El aire en la habitación se espesó. Dain tensó los dedos alrededor del pomo de su espada, pero no intervino.

Por un instante, Aisha creyó que Ragnar la rechazaría. Que gruñiría, la apartaría de un manotazo y se marcharía como todas las veces anteriores.

Pero entonces, el príncipe respiró hondo, y algo en su postura se quebró.

— Si me quedo… — murmuró, la voz ronca — …no prometo poder controlarlo.

Ella no retrocedió.

— No te pido que lo hagas. Solo te pido que me dejes intentar.

Ragnar la miró, largo y tendido, como si buscara en sus ojos el valor que él mismo había perdido.

Finalmente, asintió.

— Que se vayan todos — ordenó, sin apartar la vista de ella — y que nadie entre… pase lo que pase.

Dain vaciló, pero una mirada del príncipe lo hizo inclinarse y retirarse. La puerta se cerró con un golpe sordo, dejándolos solos.

Fuera, la luna comenzaba a ascender, plateada y cruel.

Y dentro, Ragnar se desmoronó.

La habitación olía a hierro y tormenta.

Ragnar se retorcía en el centro de la estancia, los músculos tensos como cuerdas a punto de romperse. Las venas en su cuello latían bajo la piel, azules y violentas, y sus uñas, demasiado afiladas para ser humanas; arañaban el suelo de madera, dejando marcas profundas.

Aisha no se movió.

Lo observó, con el corazón golpeándole las costillas, mientras la luna llena se filtraba por la ventana y lo bañaba en plata fría. No era el príncipe ahora. Era algo más antiguo, algo que llevaba siglos dormido en su sangre.

— Ragnar — susurró su nombre, como un conjuro.

Él alzó la cabeza. Sus ojos ya no eran dorados. Eran amarillos, como los de un lobo al borde del ataque.

— Vete — la voz le salió rasposa, un rugido apenas humano.

Ella negó con la cabeza, avanzando un paso.

— No.

— ¡TE LASTIMARÉ! — el grito sacudió las paredes.

— Lo dudo — otro paso.

Ragnar jadeó, los colmillos brillando húmedos bajo la luz de la luna.

— No… no entiendes… — tragó saliva, como si luchara contra sí mismo — esta vez… esta vez no podré detenerme.

Aisha ya estaba frente a él. Cerca. Demasiado cerca.

— Entonces no te detengas.

Algo en esas palabras quebró el último fragmento de su control.

Ragnar se abalanzó.

Ella no tuvo tiempo de gritar.

Sus brazos la envolvieron con fuerza brutal, y luego… el dolor.

Un fogonazo en el cuello. Los colmillos hundiéndose en su piel, desgarrando, bebiendo.

Aisha contuvo un gemido, los dedos aferrándose a su cabello.

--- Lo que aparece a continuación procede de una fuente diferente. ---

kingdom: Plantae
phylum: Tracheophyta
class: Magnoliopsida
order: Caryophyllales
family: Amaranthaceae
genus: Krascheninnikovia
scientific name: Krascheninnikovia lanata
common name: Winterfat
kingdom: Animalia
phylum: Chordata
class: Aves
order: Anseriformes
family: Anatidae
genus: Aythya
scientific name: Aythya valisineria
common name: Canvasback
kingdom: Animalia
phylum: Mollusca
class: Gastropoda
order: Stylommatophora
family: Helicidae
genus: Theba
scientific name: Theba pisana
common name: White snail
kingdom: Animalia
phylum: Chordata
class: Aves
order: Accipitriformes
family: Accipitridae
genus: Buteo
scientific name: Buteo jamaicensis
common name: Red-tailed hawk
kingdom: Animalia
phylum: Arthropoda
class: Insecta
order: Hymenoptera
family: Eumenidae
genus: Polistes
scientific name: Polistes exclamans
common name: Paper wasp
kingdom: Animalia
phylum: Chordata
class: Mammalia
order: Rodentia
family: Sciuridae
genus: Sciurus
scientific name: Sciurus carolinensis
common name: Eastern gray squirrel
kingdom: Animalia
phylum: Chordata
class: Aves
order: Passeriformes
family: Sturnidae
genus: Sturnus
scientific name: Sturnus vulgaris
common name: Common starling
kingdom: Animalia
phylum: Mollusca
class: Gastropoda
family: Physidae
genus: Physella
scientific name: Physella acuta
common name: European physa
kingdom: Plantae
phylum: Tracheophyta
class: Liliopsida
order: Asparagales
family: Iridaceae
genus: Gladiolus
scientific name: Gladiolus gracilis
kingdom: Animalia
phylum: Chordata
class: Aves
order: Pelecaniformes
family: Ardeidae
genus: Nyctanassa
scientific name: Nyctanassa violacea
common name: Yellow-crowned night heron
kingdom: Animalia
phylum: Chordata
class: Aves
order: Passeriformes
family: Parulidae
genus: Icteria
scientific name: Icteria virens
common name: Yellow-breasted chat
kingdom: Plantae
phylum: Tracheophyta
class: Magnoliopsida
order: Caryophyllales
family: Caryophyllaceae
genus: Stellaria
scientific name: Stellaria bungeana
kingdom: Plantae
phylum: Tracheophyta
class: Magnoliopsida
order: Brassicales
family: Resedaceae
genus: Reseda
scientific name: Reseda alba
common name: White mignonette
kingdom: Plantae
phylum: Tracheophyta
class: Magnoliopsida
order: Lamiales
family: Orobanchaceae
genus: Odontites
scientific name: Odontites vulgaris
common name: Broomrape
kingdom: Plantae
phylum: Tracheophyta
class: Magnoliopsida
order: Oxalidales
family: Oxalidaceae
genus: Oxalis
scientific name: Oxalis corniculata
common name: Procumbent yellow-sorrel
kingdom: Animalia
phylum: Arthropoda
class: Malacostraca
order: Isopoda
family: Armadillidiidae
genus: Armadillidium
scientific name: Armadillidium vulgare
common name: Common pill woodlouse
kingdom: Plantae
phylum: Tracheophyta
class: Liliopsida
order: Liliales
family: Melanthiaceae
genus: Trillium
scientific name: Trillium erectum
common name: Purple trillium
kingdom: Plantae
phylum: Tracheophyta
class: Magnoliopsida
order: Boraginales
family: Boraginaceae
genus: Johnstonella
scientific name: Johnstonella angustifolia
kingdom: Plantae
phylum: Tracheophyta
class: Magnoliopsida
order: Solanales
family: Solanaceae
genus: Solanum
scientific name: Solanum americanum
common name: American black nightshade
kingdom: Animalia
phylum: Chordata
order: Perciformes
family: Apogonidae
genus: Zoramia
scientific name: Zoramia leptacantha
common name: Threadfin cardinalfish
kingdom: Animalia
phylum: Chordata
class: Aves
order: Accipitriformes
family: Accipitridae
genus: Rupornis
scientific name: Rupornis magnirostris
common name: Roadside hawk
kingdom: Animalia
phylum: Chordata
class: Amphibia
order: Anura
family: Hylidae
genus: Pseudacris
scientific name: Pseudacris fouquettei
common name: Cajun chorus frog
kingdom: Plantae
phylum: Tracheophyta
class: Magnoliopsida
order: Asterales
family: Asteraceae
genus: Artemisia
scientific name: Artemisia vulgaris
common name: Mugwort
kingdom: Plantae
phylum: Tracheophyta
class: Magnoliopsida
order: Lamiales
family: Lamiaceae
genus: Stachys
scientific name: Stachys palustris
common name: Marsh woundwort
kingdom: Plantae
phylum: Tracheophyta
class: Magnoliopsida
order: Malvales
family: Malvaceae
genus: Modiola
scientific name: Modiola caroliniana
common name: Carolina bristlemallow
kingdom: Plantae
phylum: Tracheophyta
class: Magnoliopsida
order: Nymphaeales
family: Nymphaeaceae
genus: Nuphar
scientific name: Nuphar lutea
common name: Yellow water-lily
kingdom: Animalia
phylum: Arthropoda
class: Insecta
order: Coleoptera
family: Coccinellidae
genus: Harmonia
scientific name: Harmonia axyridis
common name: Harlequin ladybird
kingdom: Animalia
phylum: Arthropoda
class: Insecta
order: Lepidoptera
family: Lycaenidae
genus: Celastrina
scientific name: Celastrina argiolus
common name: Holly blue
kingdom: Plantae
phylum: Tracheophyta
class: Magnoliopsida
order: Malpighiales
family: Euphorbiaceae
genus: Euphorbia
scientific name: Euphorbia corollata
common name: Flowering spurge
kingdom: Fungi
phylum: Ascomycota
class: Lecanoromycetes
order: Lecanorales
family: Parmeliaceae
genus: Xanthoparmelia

La sangre le corría por el hombro, caliente y espesa, pero no intentó empujarlo. No esta vez.

— Bebe — murmuró, mientras el mundo giraba — bebe y vuelve a mí.

Y entonces…

Algo cambió.

Ragnar se tensó. Un escalofrío lo recorrió de pies a cabeza, como si alguien hubiera vertido agua helada en sus venas.

Los músculos se le relajaron. Los colmillos se retrajeron.

Y cuando alzó la vista, sus ojos ya no eran amarillos.

Eran dorados. Confundidos. Asustados.

—…¿Qué… hiciste? — la voz le tembló, mirando la sangre en sus labios con horror.

Aisha, mareada pero firme, le acarició la mejilla.

— Nada que no haya querido dar.

Él retrocedió como si la hubiera quemado.

—¡No debería…! ¡No puedo…! — tragó saliva, mirándose las manos, esperando ver garras. Pero solo había dedos humanos, temblorosos — nunca me había detenido. Nunca…

Aisha no respondió. Se limitó a presionar un paño contra su herida, observándolo con una calma que no entendía.

¿Por qué, en lugar de alivio, Ragnar parecía más perdido que nunca?